— Problem requirements —
For the material below, output exactly the span from the line with "cell phone: none [111,910,200,950]" to the line with "teapot: present [292,216,327,254]", including both, and nothing besides.

— Record set —
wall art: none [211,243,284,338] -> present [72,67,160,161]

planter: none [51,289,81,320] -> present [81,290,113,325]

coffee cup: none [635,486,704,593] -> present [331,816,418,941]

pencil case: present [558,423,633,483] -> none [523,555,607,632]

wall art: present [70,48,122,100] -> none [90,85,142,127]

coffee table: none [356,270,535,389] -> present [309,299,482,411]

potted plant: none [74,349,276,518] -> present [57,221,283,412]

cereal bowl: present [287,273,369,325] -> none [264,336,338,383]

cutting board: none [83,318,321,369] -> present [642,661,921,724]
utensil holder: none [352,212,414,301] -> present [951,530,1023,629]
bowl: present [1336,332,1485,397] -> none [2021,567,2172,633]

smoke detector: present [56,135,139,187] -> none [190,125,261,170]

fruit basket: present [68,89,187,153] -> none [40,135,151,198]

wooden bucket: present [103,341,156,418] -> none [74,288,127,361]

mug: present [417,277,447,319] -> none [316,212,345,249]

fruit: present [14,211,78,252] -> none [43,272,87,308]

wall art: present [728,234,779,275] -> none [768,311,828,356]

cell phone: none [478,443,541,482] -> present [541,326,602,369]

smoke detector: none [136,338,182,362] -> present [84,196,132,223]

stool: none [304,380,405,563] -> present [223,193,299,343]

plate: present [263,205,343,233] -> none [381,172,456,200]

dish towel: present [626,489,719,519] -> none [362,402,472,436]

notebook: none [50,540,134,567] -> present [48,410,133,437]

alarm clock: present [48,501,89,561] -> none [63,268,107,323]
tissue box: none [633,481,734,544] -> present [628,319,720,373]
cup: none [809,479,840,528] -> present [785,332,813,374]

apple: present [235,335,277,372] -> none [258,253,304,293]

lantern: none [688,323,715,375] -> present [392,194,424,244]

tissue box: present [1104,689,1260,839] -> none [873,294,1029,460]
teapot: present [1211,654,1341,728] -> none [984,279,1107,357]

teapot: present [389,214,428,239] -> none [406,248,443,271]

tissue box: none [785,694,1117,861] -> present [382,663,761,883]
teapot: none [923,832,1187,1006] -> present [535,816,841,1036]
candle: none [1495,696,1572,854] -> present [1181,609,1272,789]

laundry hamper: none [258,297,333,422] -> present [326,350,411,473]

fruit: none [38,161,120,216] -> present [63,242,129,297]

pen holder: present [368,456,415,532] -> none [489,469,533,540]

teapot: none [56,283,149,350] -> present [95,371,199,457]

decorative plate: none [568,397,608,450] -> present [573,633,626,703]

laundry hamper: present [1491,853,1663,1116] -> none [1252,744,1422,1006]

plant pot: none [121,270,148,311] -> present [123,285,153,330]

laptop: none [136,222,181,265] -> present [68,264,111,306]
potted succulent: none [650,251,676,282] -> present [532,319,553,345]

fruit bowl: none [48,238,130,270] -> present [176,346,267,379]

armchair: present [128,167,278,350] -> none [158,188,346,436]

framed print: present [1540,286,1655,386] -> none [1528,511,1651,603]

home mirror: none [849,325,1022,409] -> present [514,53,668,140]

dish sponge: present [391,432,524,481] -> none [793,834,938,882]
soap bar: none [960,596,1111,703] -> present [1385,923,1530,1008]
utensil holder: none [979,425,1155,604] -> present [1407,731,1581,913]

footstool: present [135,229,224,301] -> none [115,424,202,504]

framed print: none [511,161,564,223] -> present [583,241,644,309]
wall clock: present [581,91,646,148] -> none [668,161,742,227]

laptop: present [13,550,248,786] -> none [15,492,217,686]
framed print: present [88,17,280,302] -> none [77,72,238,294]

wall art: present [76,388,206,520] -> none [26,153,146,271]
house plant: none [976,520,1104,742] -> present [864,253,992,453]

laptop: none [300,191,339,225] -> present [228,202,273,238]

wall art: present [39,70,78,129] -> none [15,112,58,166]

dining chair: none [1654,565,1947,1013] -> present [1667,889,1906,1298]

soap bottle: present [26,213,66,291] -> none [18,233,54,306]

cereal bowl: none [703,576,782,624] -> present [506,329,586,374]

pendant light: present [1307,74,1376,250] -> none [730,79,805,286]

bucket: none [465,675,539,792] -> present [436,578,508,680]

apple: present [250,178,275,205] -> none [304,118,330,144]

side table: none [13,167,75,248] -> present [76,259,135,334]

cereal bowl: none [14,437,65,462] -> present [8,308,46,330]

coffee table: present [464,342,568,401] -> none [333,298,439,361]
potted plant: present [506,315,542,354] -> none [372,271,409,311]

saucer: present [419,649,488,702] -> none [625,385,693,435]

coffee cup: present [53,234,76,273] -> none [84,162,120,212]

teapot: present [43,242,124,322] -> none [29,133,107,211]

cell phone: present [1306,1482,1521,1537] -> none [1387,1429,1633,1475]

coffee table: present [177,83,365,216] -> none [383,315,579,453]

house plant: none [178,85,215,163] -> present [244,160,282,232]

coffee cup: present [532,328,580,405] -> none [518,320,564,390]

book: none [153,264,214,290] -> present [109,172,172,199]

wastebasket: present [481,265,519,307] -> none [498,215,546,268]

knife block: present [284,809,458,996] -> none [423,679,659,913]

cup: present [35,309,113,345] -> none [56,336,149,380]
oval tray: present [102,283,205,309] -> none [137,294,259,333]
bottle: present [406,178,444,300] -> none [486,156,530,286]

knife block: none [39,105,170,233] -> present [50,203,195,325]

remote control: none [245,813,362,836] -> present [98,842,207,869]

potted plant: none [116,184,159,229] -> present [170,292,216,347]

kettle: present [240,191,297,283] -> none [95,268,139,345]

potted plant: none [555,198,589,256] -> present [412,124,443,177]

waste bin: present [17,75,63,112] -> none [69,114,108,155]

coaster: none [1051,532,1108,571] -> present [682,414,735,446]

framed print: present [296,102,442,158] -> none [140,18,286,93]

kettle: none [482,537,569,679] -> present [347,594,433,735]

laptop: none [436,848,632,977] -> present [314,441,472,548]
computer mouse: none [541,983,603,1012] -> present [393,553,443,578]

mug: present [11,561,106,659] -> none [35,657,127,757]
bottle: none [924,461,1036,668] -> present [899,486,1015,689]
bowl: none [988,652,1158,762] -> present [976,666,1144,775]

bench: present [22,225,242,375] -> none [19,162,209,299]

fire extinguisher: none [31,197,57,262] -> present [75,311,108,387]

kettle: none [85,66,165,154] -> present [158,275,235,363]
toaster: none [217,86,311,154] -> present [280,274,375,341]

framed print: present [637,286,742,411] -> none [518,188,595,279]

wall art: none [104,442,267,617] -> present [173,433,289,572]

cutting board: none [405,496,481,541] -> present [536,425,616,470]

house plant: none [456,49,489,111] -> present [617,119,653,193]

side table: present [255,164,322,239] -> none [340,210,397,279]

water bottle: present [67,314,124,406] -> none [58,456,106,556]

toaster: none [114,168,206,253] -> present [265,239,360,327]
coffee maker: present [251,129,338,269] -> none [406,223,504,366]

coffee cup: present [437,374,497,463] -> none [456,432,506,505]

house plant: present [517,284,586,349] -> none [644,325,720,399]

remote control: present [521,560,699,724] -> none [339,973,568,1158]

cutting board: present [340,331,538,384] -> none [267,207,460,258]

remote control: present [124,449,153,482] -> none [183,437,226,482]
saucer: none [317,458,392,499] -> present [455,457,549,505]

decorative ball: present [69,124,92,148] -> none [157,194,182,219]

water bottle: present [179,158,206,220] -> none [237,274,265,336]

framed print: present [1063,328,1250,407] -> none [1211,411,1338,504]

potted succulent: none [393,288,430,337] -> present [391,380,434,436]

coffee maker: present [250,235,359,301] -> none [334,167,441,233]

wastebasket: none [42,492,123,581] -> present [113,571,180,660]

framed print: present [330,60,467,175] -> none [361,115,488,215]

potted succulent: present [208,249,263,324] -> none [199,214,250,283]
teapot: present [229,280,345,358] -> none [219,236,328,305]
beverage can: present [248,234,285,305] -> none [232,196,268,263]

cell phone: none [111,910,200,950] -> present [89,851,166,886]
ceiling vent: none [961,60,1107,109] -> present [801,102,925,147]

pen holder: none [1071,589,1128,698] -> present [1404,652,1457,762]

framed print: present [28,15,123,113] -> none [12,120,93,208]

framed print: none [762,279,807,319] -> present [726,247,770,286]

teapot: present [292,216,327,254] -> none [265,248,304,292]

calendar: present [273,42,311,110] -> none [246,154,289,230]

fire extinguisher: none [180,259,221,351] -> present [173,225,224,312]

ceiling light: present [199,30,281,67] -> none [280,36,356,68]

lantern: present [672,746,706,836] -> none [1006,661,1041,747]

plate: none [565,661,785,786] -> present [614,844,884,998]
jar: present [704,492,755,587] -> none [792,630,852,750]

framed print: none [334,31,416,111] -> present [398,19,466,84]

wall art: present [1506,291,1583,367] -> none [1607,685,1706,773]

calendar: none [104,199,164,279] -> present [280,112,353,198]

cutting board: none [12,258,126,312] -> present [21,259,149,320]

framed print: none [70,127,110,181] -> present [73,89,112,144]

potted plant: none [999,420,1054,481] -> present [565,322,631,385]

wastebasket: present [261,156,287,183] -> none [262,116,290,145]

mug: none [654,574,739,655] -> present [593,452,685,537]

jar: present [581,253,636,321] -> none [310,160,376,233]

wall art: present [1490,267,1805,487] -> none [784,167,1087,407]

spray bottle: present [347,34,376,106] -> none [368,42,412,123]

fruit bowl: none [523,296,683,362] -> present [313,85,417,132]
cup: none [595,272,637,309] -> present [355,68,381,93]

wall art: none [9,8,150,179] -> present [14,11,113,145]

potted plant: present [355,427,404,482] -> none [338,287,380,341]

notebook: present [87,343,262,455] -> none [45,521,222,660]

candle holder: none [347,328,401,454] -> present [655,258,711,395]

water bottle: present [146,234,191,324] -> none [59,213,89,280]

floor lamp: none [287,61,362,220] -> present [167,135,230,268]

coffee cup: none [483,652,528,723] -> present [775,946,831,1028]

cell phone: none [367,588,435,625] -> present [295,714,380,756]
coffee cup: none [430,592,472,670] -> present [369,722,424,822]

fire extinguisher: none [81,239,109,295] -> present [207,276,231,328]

— Answer below —
cell phone: none [111,910,200,950] -> present [89,851,166,886]
ceiling vent: none [961,60,1107,109] -> present [801,102,925,147]

pen holder: none [1071,589,1128,698] -> present [1404,652,1457,762]

framed print: present [28,15,123,113] -> none [12,120,93,208]

framed print: none [762,279,807,319] -> present [726,247,770,286]

teapot: present [292,216,327,254] -> none [265,248,304,292]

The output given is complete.